We bought the Arms Reach wooden co-sleeper from someone on CraigsList. We didn't bring DS into the family bed until around 3.5 months. If we have another, I'll skip the co-sleeper I think. In fact, my plan is to post it on CL again once I get it back from a friend who is borrowing it.

It is a nice piece of furniture, though, if you are considering it. I also didn't care for the look of the plastic version.


----------



## prancie (Apr 18, 2007)

I have the mini co-sleeper and we use it to put the baby in when I need to do something and he is happy to play with his toys in there. He never sleeps in it (his choice, not mine!). I would consider either sidecarring a crib or getting an in-the-bed cosleeper (like the humanity cosleeper). I still think the cosleeper is great, but any rolling bassinet would really do for what we use it for.

FWIW I couldn't stand to sleep seperate from my baby, the family bed is a blessing and a joy! I have been able to get so much more sleep and it is so cuddly and nice.


----------



## ndigiorgio (Jun 9, 2005)

I have the Humanity Family Bed thingy. It's great but with a toddler we are getting a co-sleeper just in case. I don't want to expose the baby to the not-so-gentle ministrations of my 3-yr-old even though she has transitioned to her own bed/room.

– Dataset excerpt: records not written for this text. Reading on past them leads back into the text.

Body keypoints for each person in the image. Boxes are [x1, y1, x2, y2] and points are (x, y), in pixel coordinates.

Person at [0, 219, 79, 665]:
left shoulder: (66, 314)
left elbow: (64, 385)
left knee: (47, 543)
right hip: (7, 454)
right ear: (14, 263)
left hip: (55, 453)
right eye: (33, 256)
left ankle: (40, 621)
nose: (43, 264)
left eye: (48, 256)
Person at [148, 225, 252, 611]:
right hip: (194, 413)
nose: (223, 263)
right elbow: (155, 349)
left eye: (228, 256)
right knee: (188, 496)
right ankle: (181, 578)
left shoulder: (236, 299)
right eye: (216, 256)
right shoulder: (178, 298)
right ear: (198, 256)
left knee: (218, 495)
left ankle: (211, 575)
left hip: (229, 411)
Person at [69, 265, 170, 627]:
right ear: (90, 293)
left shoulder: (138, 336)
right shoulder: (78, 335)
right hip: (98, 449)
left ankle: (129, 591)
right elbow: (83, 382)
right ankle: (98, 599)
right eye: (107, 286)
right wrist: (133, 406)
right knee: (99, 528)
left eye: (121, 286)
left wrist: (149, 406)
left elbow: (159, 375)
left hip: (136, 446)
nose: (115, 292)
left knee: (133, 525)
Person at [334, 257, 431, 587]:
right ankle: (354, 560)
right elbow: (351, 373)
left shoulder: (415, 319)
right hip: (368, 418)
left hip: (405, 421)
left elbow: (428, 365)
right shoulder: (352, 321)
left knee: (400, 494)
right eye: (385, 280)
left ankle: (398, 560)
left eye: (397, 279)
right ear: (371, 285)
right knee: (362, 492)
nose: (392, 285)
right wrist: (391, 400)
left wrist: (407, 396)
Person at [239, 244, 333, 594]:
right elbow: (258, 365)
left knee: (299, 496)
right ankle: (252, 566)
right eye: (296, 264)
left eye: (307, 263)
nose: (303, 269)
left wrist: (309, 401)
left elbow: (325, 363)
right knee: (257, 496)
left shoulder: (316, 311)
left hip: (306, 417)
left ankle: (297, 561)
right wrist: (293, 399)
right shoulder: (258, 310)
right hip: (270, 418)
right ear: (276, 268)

The other thing is--when your baby can sit up he/she can tumble right over the pillow portion of the Humanity Family Bed. My daughter did and it was scary. But I guess you can say the same thing about anything with a shallow enclosure.


----------



## ann_of_loxley (Sep 21, 2007)

Quote:

I know a lot of people just use their crib with the side taken off and lined up with their bed. I've heard that you can use a couple of bungee cords under the mattresses to hold it secure so it doesn't move away from the bed. *Maybe someone will post a pic of their setup*.
That is what we have done. Here is a photo - though not a very good one lol...

http://farm2.static.flickr.com/1215/...17a482.jpg?v=0


----------



## veganone (May 10, 2007)

We are planning to side car our crib soon rather than buying a co-sleeper. DD still won't sleep without touching me, but I'm hoping we can transition her into the sidecar situation at some point so that mommy can sleep better!

I'm a preparer, too, and didn't think we'd co-sleep, but here we are!


----------